**Required action**
Set the listing down exactly; no pictures.

**Collected data**
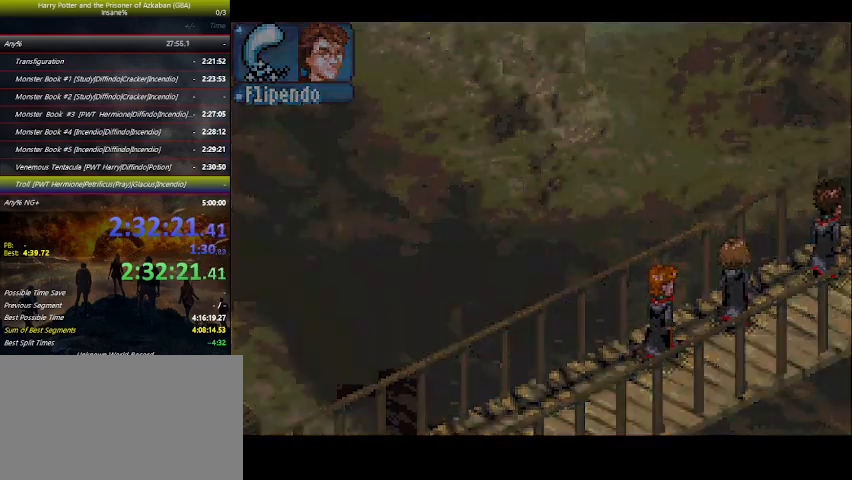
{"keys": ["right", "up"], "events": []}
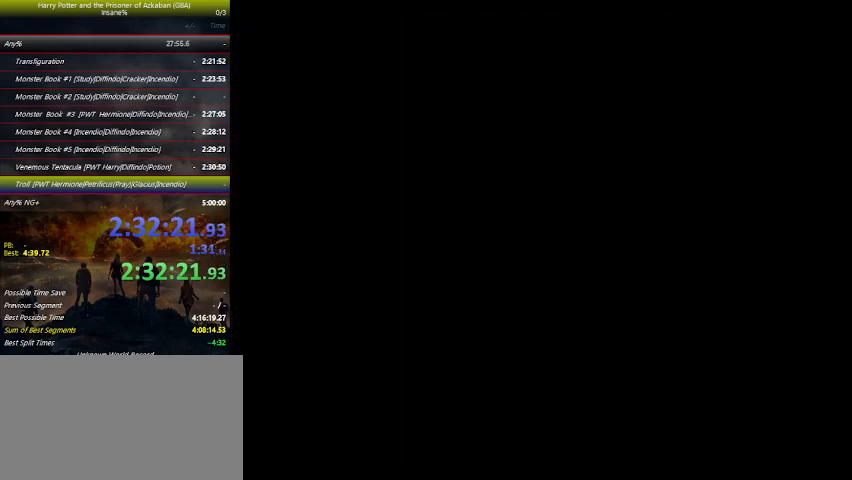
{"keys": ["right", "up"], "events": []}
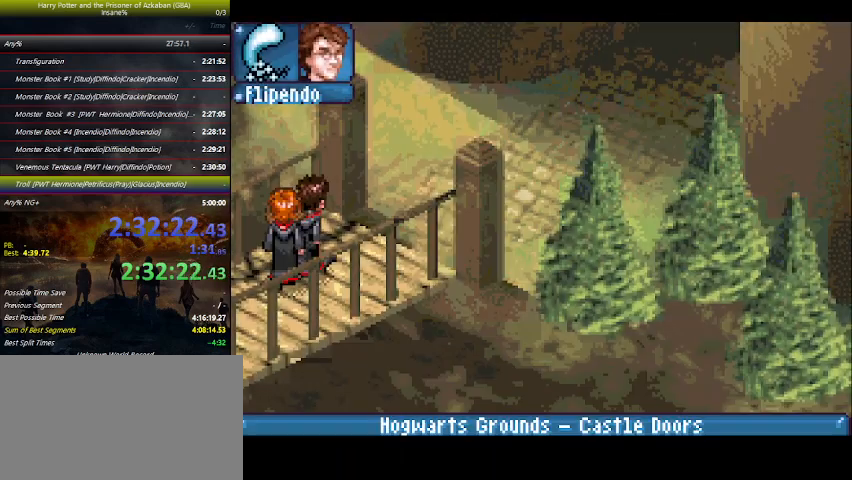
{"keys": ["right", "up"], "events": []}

**Response to the exercise**
{"keys": ["right", "up"], "events": []}
{"keys": ["right", "up"], "events": []}
{"keys": ["right", "up"], "events": []}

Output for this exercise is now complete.